We aligned these short reads to the CABOG assembly, using the short-reads aligner BWA [2] Version 0.5.8a, allowing up to four differences in the alignment. The reads were soft-trimmed towards the 3’ end, to ensure that the low quality bases were not used in mapping. The SNPs were then called using SAMtools [3] Version 0.1.12a. Regions on the reference sequence that are covered too few times or by too many reads should not be trusted in SNP calls. Regions of high-coverage generally signal errors in the assembly or could be a signature of a structural variant that needs to be handled separately. For this reason Cedric SNPs were called in regions with coverage between 4 and 53, whereas for Spirit SNPs were limited to regions with coverage of 4 to 72. We also threw away SNPs with a SNP quality lower than 30. This process enabled us to call 558,270 SNPs for Cedric and 864,664 SNPs for Spirit, compared to the assembled reference. We analyzed those postions to see which were true variants in the Illumina data, rather than being due to different biases in the sequencing platforms (or errors in the CABOG assembly); there were 914,827 locations where at least two distinct nucleotides were identified in Cedric and Spirit. A similar process was employed for the reads from the tumor.


References

Miller JR, et al. (2008) Aggressive assembly of pyrosequencing reads with mates. Bioinformatics 24:2818–2824.

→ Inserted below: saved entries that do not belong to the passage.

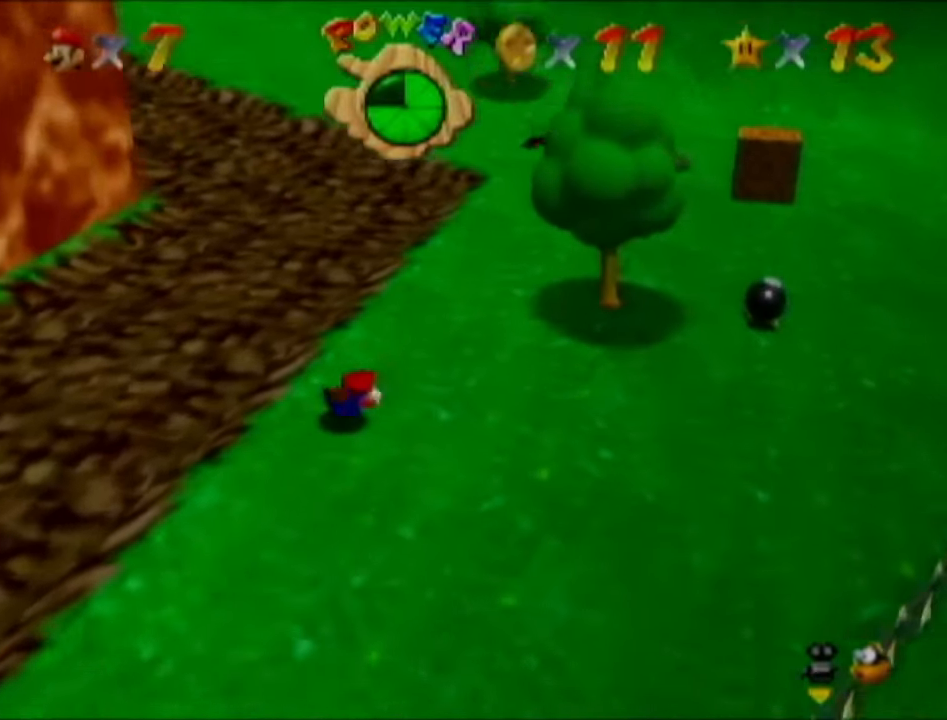
{"buttons": [], "left_stick": "up-right", "events": [[67, "B", "down"], [200, "B", "up"]]}
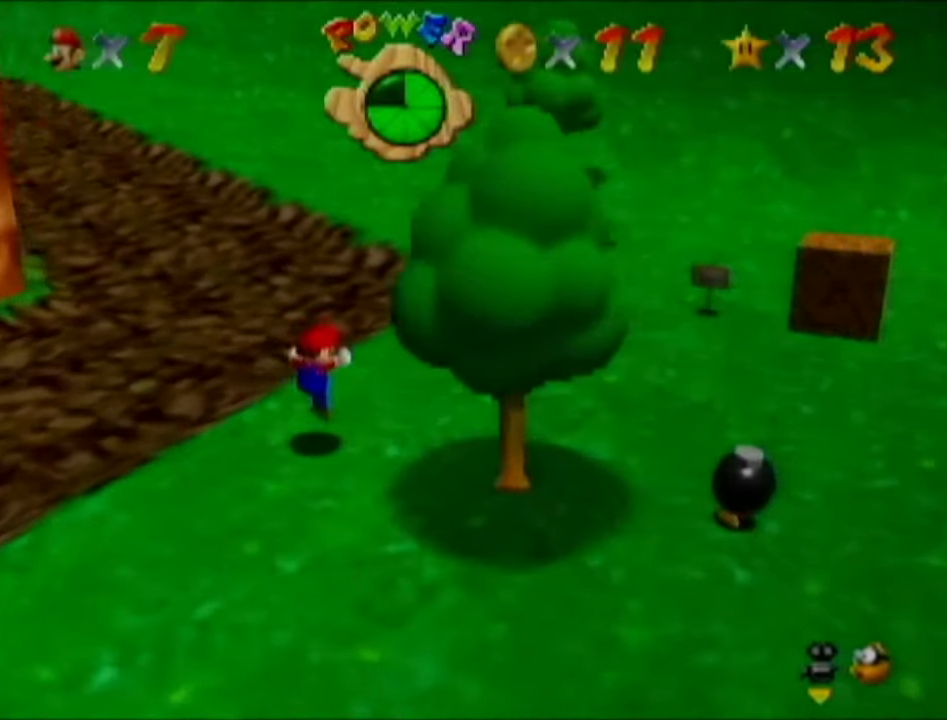
{"buttons": [], "left_stick": "up", "events": [[133, "left_stick", "up"], [317, "B", "down"], [484, "B", "up"]]}
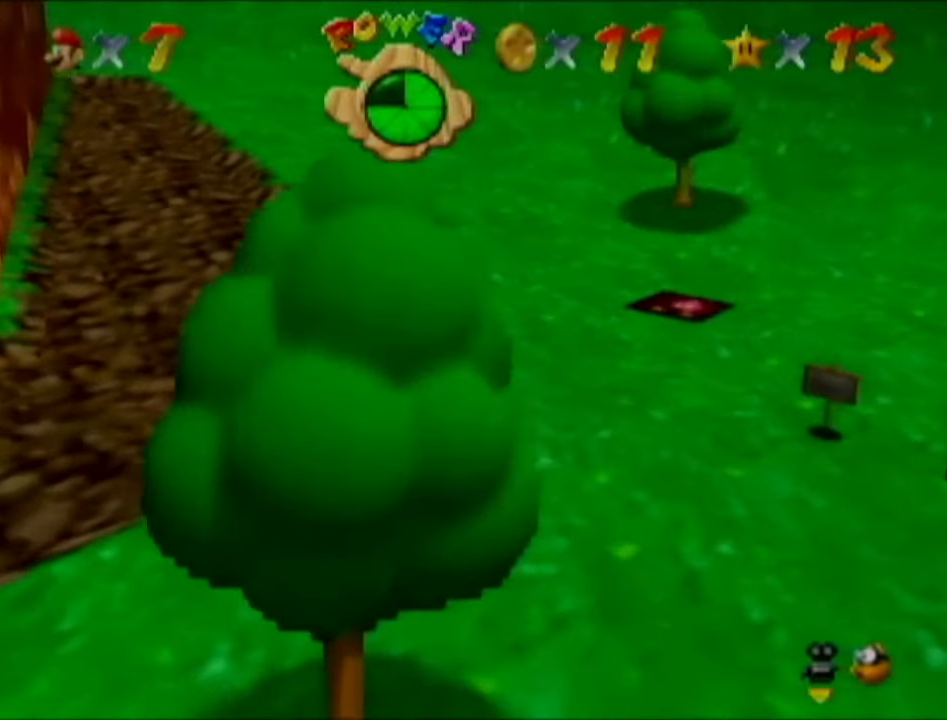
{"buttons": [], "left_stick": "up-right", "events": [[234, "B", "down"], [384, "B", "up"], [451, "left_stick", "up-right"]]}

Li H and Durbin R (2009) Fast and accurate short read alignment with Burrows-Wheeler Transform. Bioinformatics, 25:1754-1760.

Li H, Handsaker B, Wysoker A, Fennell T, Ruan J, Homer N, Marth G, Abecasis G, Durbin R and 1000 Genome Project Data Processing Subgroup (2009) The Sequence alignment/map (SAM) format and SAMtools. Bioinformatics, 25, 2078-2079.